The bank has advised MBZ and the UAE sovereign wealth fund, Mudabala Inc. on several matters including the manipulation of Qatar’s currency, business deals in Zimbabwe despite sanctions and helping place the bank’s chairman at the time on the board of Human Rights Watch after it published reports critical of the country.

In 2017, the bank created a presentation to help manipulate Qatar’s currency and bond markets after the illegal blockade of Qatar by Saudi Arabia, the UAE, Bahrain and Egypt was imposed.

The presentation that recommended the UAE “control the yield curve” to “decide the future,” reached MBZ and Yousef Al Otaiba, the UAE’s ambassador to the US, through Will Tricks, a former MI6 officer and now advisor to the crown prince.

Soon after the manipulation plan was sent to Bin Zayed, the Qatari riyal – under pressure since the beginning of the Gulf Crisis in June 2017 – went into free fall and hit a record low.

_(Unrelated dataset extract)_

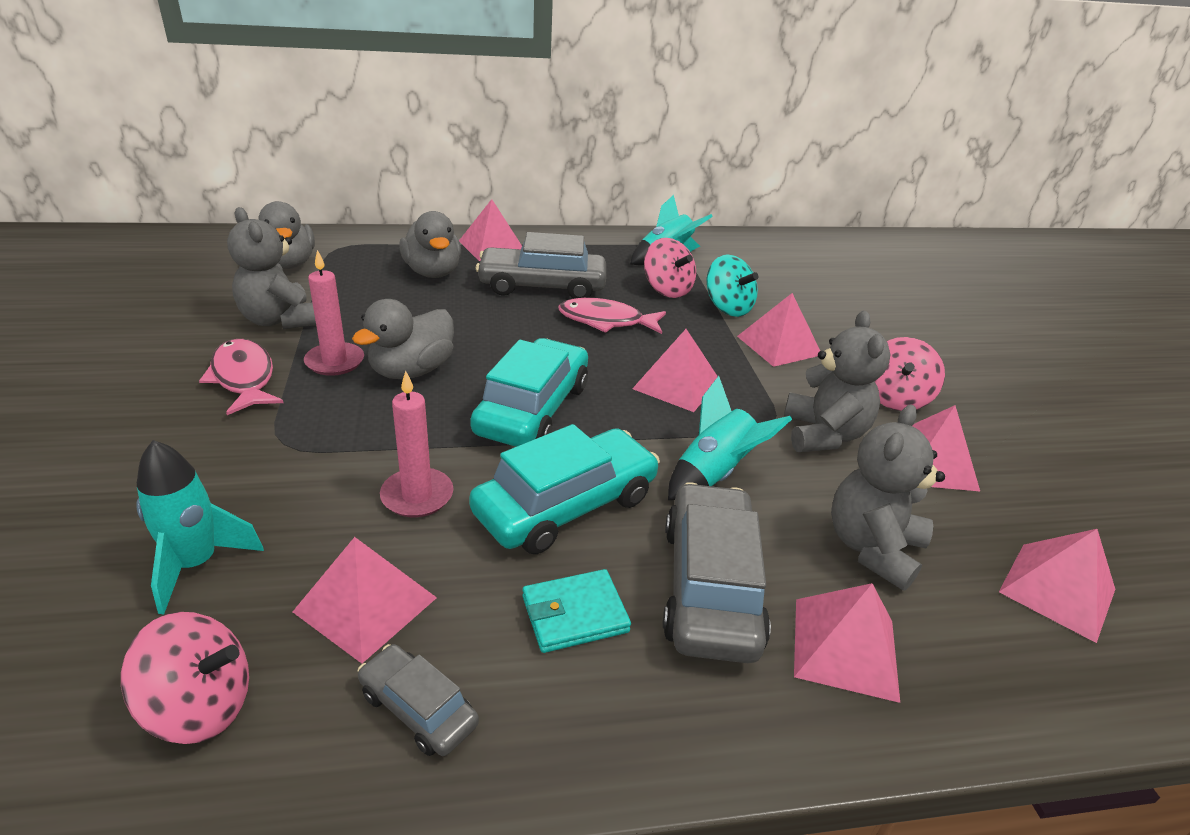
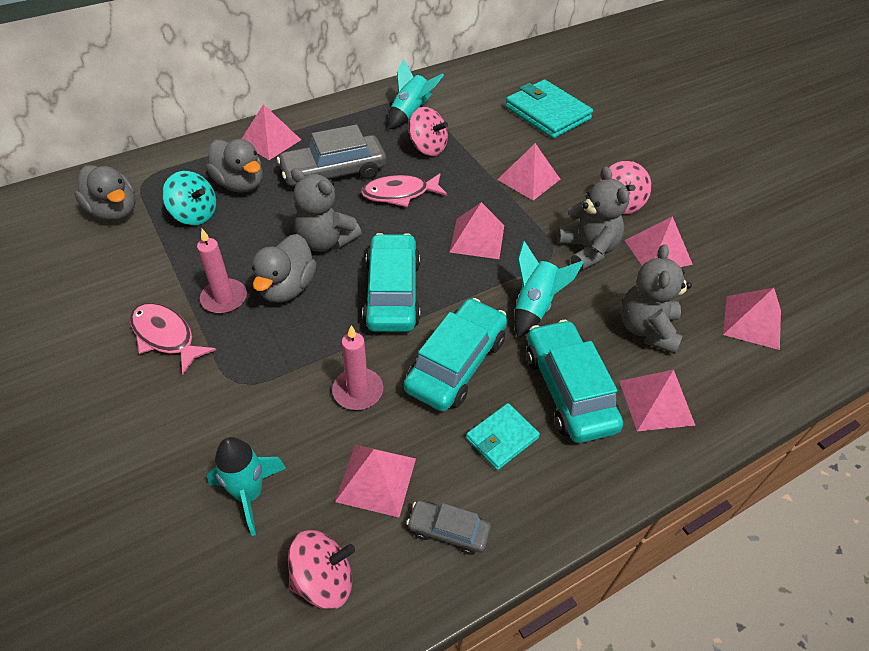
camera: 20 degrees left, 15 degrees up
grey teddy bear [227,207,316,330] -> grey teddy bear moved to [291,168,362,252]
grey car [663,482,771,663] -> turquoise car [526,320,623,443]
turquoise spinning top [707,254,759,317] -> turquoise spinning top moved to [162,171,216,225]
none -> turquoise wallet [505,80,593,139]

The yield on Qatar’s 10-year bonds also soared, as did the cost of insuring the country’s debt against default. The currency didn’t recover until November of that year.

The Luxembourg bank maintained that former MI6 agent Will Tricks had not forwarded the plan to anyone, but failed to address how it ended up in the inbox of the UAE ambassador to the US.

“Banque Havilland firmly denies any allegations of wrongdoing or improper conduct made by the State of Qatar,” a spokesman for the bank said in an emailed statement.

“The bank was not part of any conspiracy against Qatar and rejects all of Qatar’s claims.”